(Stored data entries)
=== Begin Enclosure ===

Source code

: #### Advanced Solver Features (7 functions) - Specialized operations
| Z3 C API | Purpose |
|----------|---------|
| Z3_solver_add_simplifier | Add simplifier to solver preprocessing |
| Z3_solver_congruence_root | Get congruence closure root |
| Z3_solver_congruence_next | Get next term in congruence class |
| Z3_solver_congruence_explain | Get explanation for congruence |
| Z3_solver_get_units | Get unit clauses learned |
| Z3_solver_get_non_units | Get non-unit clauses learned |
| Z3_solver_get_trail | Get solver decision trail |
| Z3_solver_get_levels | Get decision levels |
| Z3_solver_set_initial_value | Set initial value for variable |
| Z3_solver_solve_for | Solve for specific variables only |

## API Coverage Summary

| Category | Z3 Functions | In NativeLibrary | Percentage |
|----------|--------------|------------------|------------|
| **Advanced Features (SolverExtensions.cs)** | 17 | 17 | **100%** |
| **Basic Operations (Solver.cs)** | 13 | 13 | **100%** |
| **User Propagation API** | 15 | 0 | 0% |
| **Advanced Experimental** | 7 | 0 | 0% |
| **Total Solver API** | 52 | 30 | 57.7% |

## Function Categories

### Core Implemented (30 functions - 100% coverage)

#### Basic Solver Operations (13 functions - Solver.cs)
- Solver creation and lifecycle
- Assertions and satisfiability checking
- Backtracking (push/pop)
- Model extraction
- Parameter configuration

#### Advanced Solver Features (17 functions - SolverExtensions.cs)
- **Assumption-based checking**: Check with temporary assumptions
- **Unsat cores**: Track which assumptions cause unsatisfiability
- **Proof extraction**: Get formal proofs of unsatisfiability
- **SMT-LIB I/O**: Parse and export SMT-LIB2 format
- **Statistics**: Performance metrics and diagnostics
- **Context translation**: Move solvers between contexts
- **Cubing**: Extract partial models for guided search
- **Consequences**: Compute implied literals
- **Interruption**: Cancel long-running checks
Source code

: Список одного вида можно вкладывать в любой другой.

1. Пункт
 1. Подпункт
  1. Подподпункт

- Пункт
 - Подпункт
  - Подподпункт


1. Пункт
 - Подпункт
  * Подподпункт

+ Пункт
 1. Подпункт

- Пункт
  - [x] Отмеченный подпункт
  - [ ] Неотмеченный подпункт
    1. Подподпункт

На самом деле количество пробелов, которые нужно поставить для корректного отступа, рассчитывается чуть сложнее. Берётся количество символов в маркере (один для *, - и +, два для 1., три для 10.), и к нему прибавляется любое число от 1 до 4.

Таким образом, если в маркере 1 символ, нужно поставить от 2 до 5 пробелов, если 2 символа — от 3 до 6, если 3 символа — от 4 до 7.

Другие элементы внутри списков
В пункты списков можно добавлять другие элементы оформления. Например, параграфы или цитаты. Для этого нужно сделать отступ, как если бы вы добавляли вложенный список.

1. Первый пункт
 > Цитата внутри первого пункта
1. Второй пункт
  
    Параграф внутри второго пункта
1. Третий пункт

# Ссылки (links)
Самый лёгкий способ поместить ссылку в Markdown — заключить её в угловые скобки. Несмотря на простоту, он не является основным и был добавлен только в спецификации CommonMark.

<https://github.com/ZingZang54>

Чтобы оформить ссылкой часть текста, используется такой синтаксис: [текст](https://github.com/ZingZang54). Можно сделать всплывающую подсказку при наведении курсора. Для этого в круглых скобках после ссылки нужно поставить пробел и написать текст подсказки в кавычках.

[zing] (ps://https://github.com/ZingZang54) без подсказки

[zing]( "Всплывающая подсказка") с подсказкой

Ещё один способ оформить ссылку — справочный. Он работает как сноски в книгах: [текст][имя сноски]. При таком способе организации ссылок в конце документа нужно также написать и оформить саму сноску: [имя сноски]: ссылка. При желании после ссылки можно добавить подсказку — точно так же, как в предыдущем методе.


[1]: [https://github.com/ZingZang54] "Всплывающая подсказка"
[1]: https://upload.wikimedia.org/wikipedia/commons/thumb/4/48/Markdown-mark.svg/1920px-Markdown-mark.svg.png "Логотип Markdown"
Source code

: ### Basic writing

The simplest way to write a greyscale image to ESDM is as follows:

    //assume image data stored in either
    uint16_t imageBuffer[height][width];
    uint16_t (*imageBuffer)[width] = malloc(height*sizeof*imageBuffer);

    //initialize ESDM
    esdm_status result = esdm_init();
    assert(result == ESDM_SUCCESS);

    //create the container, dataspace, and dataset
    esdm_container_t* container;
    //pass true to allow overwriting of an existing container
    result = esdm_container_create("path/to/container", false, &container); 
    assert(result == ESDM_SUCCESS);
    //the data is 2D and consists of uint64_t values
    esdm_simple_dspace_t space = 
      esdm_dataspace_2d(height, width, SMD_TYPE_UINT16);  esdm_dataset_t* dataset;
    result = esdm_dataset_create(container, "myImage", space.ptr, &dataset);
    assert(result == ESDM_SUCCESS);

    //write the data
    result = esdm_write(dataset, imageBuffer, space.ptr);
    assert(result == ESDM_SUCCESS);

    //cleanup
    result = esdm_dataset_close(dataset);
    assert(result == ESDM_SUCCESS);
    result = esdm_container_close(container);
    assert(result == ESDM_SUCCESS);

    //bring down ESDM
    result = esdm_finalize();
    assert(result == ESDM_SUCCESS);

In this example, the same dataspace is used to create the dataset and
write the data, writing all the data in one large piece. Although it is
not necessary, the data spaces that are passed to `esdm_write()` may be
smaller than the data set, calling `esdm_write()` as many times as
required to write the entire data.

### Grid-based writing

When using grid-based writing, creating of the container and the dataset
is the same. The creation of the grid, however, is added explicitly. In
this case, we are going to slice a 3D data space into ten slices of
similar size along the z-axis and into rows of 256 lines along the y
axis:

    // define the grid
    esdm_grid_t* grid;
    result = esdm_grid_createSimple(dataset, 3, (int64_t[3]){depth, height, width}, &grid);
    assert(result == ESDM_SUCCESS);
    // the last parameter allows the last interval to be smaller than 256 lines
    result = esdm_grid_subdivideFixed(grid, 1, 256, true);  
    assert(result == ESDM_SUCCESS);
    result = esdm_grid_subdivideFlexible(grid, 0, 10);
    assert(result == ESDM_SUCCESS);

=== End Enclosure ===

• **What is expected**: In the rows above, swap each "Solver.cs" for "SolverCore.cs" and reproduce the lines with nothing else changed.

• **Your response**:
Source code

: #### Advanced Solver Features (7 functions) - Specialized operations
| Z3 C API | Purpose |
|----------|---------|
| Z3_solver_add_simplifier | Add simplifier to solver preprocessing |
| Z3_solver_congruence_root | Get congruence closure root |
| Z3_solver_congruence_next | Get next term in congruence class |
| Z3_solver_congruence_explain | Get explanation for congruence |
| Z3_solver_get_units | Get unit clauses learned |
| Z3_solver_get_non_units | Get non-unit clauses learned |
| Z3_solver_get_trail | Get solver decision trail |
| Z3_solver_get_levels | Get decision levels |
| Z3_solver_set_initial_value | Set initial value for variable |
| Z3_solver_solve_for | Solve for specific variables only |

## API Coverage Summary

| Category | Z3 Functions | In NativeLibrary | Percentage |
|----------|--------------|------------------|------------|
| **Advanced Features (SolverExtensions.cs)** | 17 | 17 | **100%** |
| **Basic Operations (SolverCore.cs)** | 13 | 13 | **100%** |
| **User Propagation API** | 15 | 0 | 0% |
| **Advanced Experimental** | 7 | 0 | 0% |
| **Total Solver API** | 52 | 30 | 57.7% |

## Function Categories

### Core Implemented (30 functions - 100% coverage)

#### Basic Solver Operations (13 functions - SolverCore.cs)
- Solver creation and lifecycle
- Assertions and satisfiability checking
- Backtracking (push/pop)
- Model extraction
- Parameter configuration

#### Advanced Solver Features (17 functions - SolverExtensions.cs)
- **Assumption-based checking**: Check with temporary assumptions
- **Unsat cores**: Track which assumptions cause unsatisfiability
- **Proof extraction**: Get formal proofs of unsatisfiability
- **SMT-LIB I/O**: Parse and export SMT-LIB2 format
- **Statistics**: Performance metrics and diagnostics
- **Context translation**: Move solvers between contexts
- **Cubing**: Extract partial models for guided search
- **Consequences**: Compute implied literals
- **Interruption**: Cancel long-running checks
Source code

: Список одного вида можно вкладывать в любой другой.

1. Пункт
 1. Подпункт
  1. Подподпункт

- Пункт
 - Подпункт
  - Подподпункт


1. Пункт
 - Подпункт
  * Подподпункт

+ Пункт
 1. Подпункт

- Пункт
  - [x] Отмеченный подпункт
  - [ ] Неотмеченный подпункт
    1. Подподпункт

На самом деле количество пробелов, которые нужно поставить для корректного отступа, рассчитывается чуть сложнее. Берётся количество символов в маркере (один для *, - и +, два для 1., три для 10.), и к нему прибавляется любое число от 1 до 4.

Таким образом, если в маркере 1 символ, нужно поставить от 2 до 5 пробелов, если 2 символа — от 3 до 6, если 3 символа — от 4 до 7.

Другие элементы внутри списков
В пункты списков можно добавлять другие элементы оформления. Например, параграфы или цитаты. Для этого нужно сделать отступ, как если бы вы добавляли вложенный список.

1. Первый пункт
 > Цитата внутри первого пункта
1. Второй пункт
  
    Параграф внутри второго пункта
1. Третий пункт

# Ссылки (links)
Самый лёгкий способ поместить ссылку в Markdown — заключить её в угловые скобки. Несмотря на простоту, он не является основным и был добавлен только в спецификации CommonMark.

<https://github.com/ZingZang54>

Чтобы оформить ссылкой часть текста, используется такой синтаксис: [текст](https://github.com/ZingZang54). Можно сделать всплывающую подсказку при наведении курсора. Для этого в круглых скобках после ссылки нужно поставить пробел и написать текст подсказки в кавычках.

[zing] (ps://https://github.com/ZingZang54) без подсказки

[zing]( "Всплывающая подсказка") с подсказкой

Ещё один способ оформить ссылку — справочный. Он работает как сноски в книгах: [текст][имя сноски]. При таком способе организации ссылок в конце документа нужно также написать и оформить саму сноску: [имя сноски]: ссылка. При желании после ссылки можно добавить подсказку — точно так же, как в предыдущем методе.


[1]: [https://github.com/ZingZang54] "Всплывающая подсказка"
[1]: https://upload.wikimedia.org/wikipedia/commons/thumb/4/48/Markdown-mark.svg/1920px-Markdown-mark.svg.png "Логотип Markdown"
Source code

: ### Basic writing

The simplest way to write a greyscale image to ESDM is as follows:

    //assume image data stored in either
    uint16_t imageBuffer[height][width];
    uint16_t (*imageBuffer)[width] = malloc(height*sizeof*imageBuffer);

    //initialize ESDM
    esdm_status result = esdm_init();
    assert(result == ESDM_SUCCESS);

    //create the container, dataspace, and dataset
    esdm_container_t* container;
    //pass true to allow overwriting of an existing container
    result = esdm_container_create("path/to/container", false, &container); 
    assert(result == ESDM_SUCCESS);
    //the data is 2D and consists of uint64_t values
    esdm_simple_dspace_t space = 
      esdm_dataspace_2d(height, width, SMD_TYPE_UINT16);  esdm_dataset_t* dataset;
    result = esdm_dataset_create(container, "myImage", space.ptr, &dataset);
    assert(result == ESDM_SUCCESS);

    //write the data
    result = esdm_write(dataset, imageBuffer, space.ptr);
    assert(result == ESDM_SUCCESS);

    //cleanup
    result = esdm_dataset_close(dataset);
    assert(result == ESDM_SUCCESS);
    result = esdm_container_close(container);
    assert(result == ESDM_SUCCESS);

    //bring down ESDM
    result = esdm_finalize();
    assert(result == ESDM_SUCCESS);

In this example, the same dataspace is used to create the dataset and
write the data, writing all the data in one large piece. Although it is
not necessary, the data spaces that are passed to `esdm_write()` may be
smaller than the data set, calling `esdm_write()` as many times as
required to write the entire data.

### Grid-based writing

When using grid-based writing, creating of the container and the dataset
is the same. The creation of the grid, however, is added explicitly. In
this case, we are going to slice a 3D data space into ten slices of
similar size along the z-axis and into rows of 256 lines along the y
axis:

    // define the grid
    esdm_grid_t* grid;
    result = esdm_grid_createSimple(dataset, 3, (int64_t[3]){depth, height, width}, &grid);
    assert(result == ESDM_SUCCESS);
    // the last parameter allows the last interval to be smaller than 256 lines
    result = esdm_grid_subdivideFixed(grid, 1, 256, true);  
    assert(result == ESDM_SUCCESS);
    result = esdm_grid_subdivideFlexible(grid, 0, 10);
    assert(result == ESDM_SUCCESS);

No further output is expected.